The event started with a series of directed questions from NIFC Executive Director Orit Sarfaty. Our speakers were asked about what led them to careers in social change and what they thought the best avenue was to achieve it. Participants had the opportunity to engage with the speakers and discuss how they are looking to achieve social change in Canada and abroad. The event was an excellent segue into the broader discussion that took place afterwards.
April 23, 2013
Israel: Perceptions vs. Reality
New Generations Canada of New Israel Fund of Canada (NIFC) was pleased to host Israel: Perceptions vs. Reality, an interactive discussion about young Canadians’ trans formative experiences in Israel.
The event brought out five diverse and engaging speakers who all spent time living, working and volunteering in Israel with a wide variety of organizations.
Moderated by Rabbi Aaron Levy of Makom: Creative Downtown Judaism, the discussion focused on many of the domestic issues facing Israel today from Bedouin land rights to religious pluralism. The speakers spoke of their experience working and dealing with these issues and how this perception of the country came to change as they faced many of the realities of living in Israel. This NIFC New Generation event provided a jumping off point for individuals interested in learning more about the many domestic issues facing Israel.
Check our Facebook page for more photos and for upcoming information on events in the future!
Toronto, March 26 2012
New Generations: How Would You Build a More Inclusive Israel?

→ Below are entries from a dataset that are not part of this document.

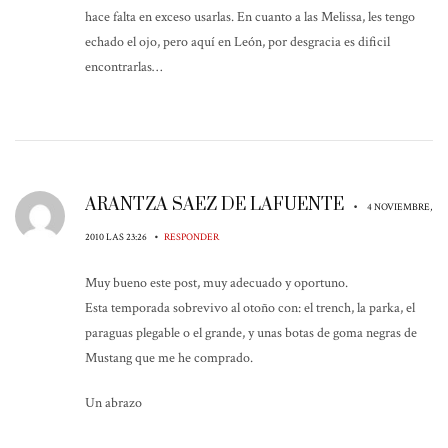
hace falta en exceso usarlas. En cuanto a las Melissa, les tengo
echado el ojo, pero aquí en León, por desgracia es dificil
encontrarlas…
ARANTZA SAEZ DE LAFUENTE
•
4 NOVIEMBRE,
•
2010 LAS 23:26
RESPONDER
Muy bueno este post, muy adecuado y oportuno.
Esta temporada sobrevivo al otoño con: el trench, la parka, el
paraguas plegable o el grande, y unas botas de goma negras de
Mustang que me he comprado.
Un abrazo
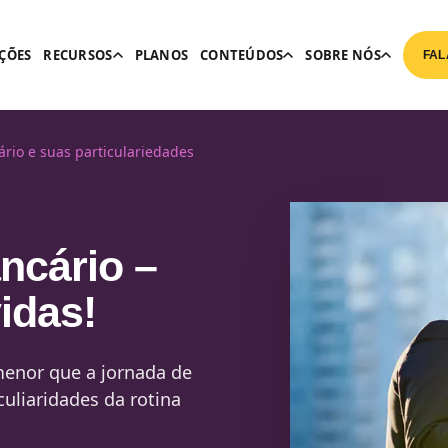
ÇÕES
RECURSOS
PLANOS
CONTEÚDOS
SOBRE NÓS
FAL
rio e suas particulariedades
ncário –
idas!
menor que a jornada de
culiaridades da rotina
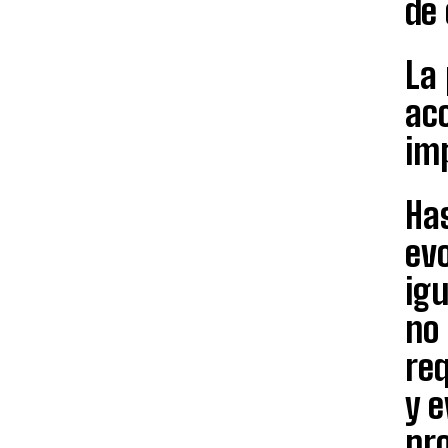
de 
La
acc
imp
Has
evo
ig
no 
re
y e
pro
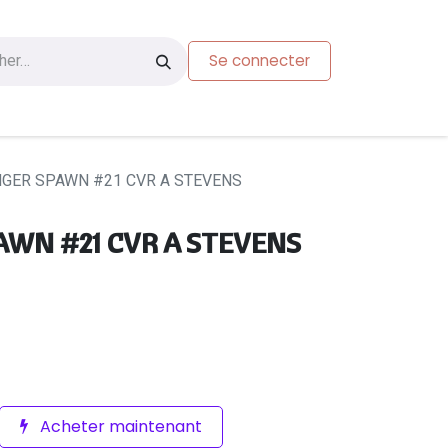
Se connecter
s
Carte-cadeau
GER SPAWN #21 CVR A STEVENS
AWN #21 CVR A STEVENS
Acheter maintenant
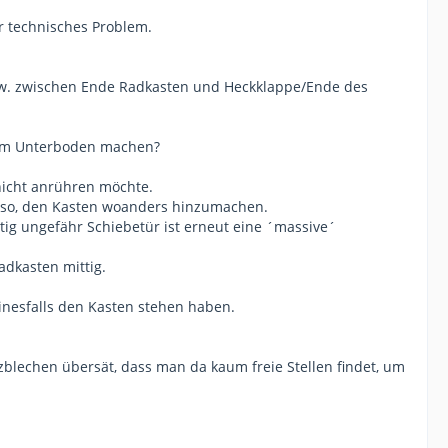
r technisches Problem.
 bzw. zwischen Ende Radkasten und Heckklappe/Ende des
 im Unterboden machen?
t nicht anrühren möchte.
wieso, den Kasten woanders hinzumachen.
eitig ungefähr Schiebetür ist erneut eine ´massive´
adkasten mittig.
einesfalls den Kasten stehen haben.
lechen übersät, dass man da kaum freie Stellen findet, um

With former IDF Brigadier General Israela Oron, several dozen New Generations (20s & 30s) debated about how we might establish greater gender equality and religious freedom for all in Israel. Groups explored current events with on-the-ground perspective and context from General Oron. Touching on the social housing protests over the summer of 2011, Oron commented on Israeli social justice, domestic issues and peace.
February 10, 2011
New Generations Informal Discussion with Nabila Espanioly
NIFC New Generations Canada partnered with Yalla Journal to present NIF Board Member Nabila Espanioly in downtown Toronto. With a crowd of over 40 people and standing room only, Nabila spoke about her life as a Palestinian-Israeli and the challenges she has faced throughout her life, all which have compelled her to establish many civil society organization in Israel. A fervent feminist, advocate for Palestinian-Israeli preschool children and citizens, Nabila spoke about the impact her work has had on her community and addressed the work that lies ahead.
July 14, 2010
Whose Zionism? A Conversation on Israel, Liberal Values and Jewish Community
New Generations Canada and Makom partnered to bring Whose Zionism? to young people in Toronto’s Jewish community. The event was an opportunity for participants to discuss their thoughts on the intersection between Israel, liberal values and Jewish community, in the inclusive and open setting of the Kiever Synagogue in the heart of Toronto’s developing Jewish downtown core.
With 60 participants, the discussion was dynamic and lively, using Peter Beinart’s ground-breaking article The Failure of the Jewish Establishment as a springboard. The program provided a safe space for young people in their 20s to 40s to engage each other and explore what Israel means to them, what struggles have developed in their relationship to the State, and how they view Jewish community in Toronto and beyond.
The participants were broken up in small facilitated dialogue groups, and within these clusters the range of discussion was diverse. Some groups discussed their relationship to the Jews in Israel as part of the Diaspora, and in others, the discussion focused more on recent political events and individual reactions.
The program, a New Generations Canada initiative, exceeded expectations both in terms of the number of attendees and the scope of discussion. Participants voiced their enthusiasm, commenting on the “need in the community for events like these,” and affirming that the event was “very engaging”.